Search
Notions of time in economics are as slippery and as faith-based as campaign commercials. One relevant duration in economic theory seems to be the time required to attain equilibrium. Stand back and let markets clear, my friends, and all will be well. But, alas, the more time that passes, the more crap rains down upon markets, making the theoretical equilibrium dance like a flea on steroids, or spawning multiple equilibria, or (rarely but memorably) bringing everything down with a crash. Besides, define long term and short. Despite their interest in higher math, few economists quantify those terms. Short term and long term are kicked around like Hacky Sacks. Austerity represents short-term steps "necessary" to ensure long-term health. But what about harm perpetrated by short-term austerity? This inevitably summons forth the John Maynard Keynesianism that in the long run (undefined) we're all dead. When, in short, does a cyclical problem congeal into structural woes? When does my favorite new word come to visit: "hysteresis," the idea that once unemployed long enough, workers lose skills, motivation or health and drop out of the labor pool, creating structural unemployment and a run on burial plots? If hysteresis is real, then isn't saving the patient a necessary step to long-term health? Discuss.
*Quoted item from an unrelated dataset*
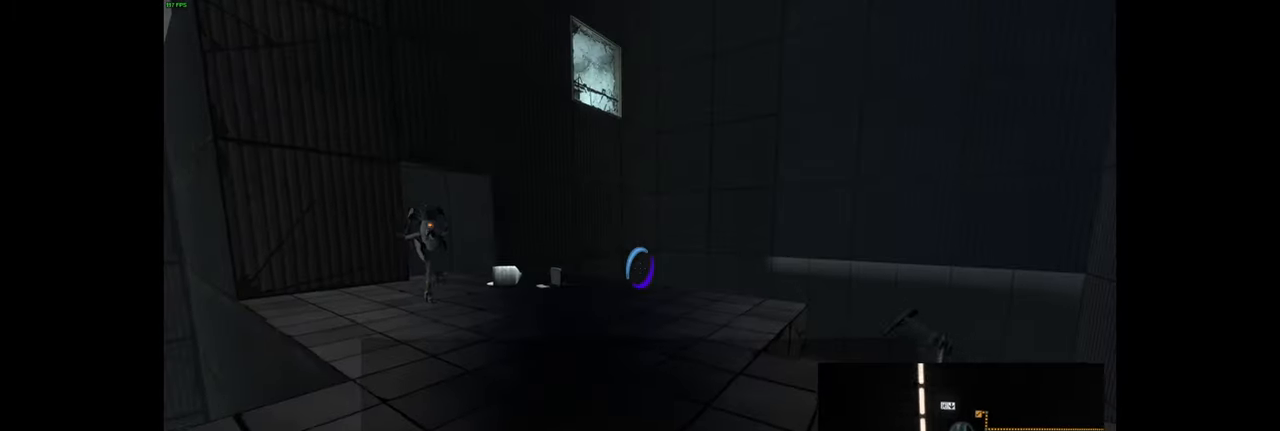
{"keys": ["w"], "mouse": [], "events": []}
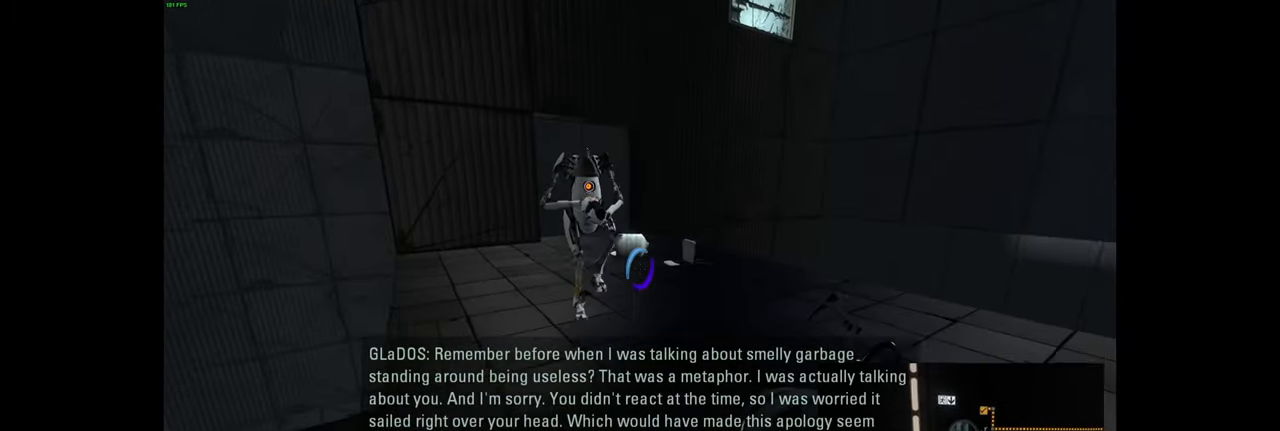
{"keys": ["d", "w"], "mouse": [], "events": [[100, "a", "down"], [117, "w", "up"], [367, "a", "up"], [400, "w", "down"], [500, "d", "down"]]}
All this long-term, short-term folderol erupted after University of Chicago economist Raghuram Rajan, famous for getting beaten up after predicting the financial crisis, wrote an essay in Foreign Affairs arguing that America needed to tackle its long-term fiscal problems today. The usual souls lined up on the usual sides to cheer on or rain garbage upon Rajan. We're still waiting for this particular market to clear; and since these arguments have been simmering since Adam Smith, it may well be that equilibrium really is a theological concept like God. What is the real fear of long-term fiscal issues? That any day now, markets will rise up and smite us left and right. That we'll end up like Greece. That time will compress like a tin can beneath a tire, and long term will become short. (Paul Volcker pulled off this trick when he jacked up interest rates to impress the point that he was serious about inflation.) But are there signs that long-term woes are about to wreak short-term damage? Not yet -- U.S. rates are historically low -- but this is where belief creeps in. The austerity crowd senses long-term huffing and puffing at the door; the growth crowd shrugs. Just a wandering breeze.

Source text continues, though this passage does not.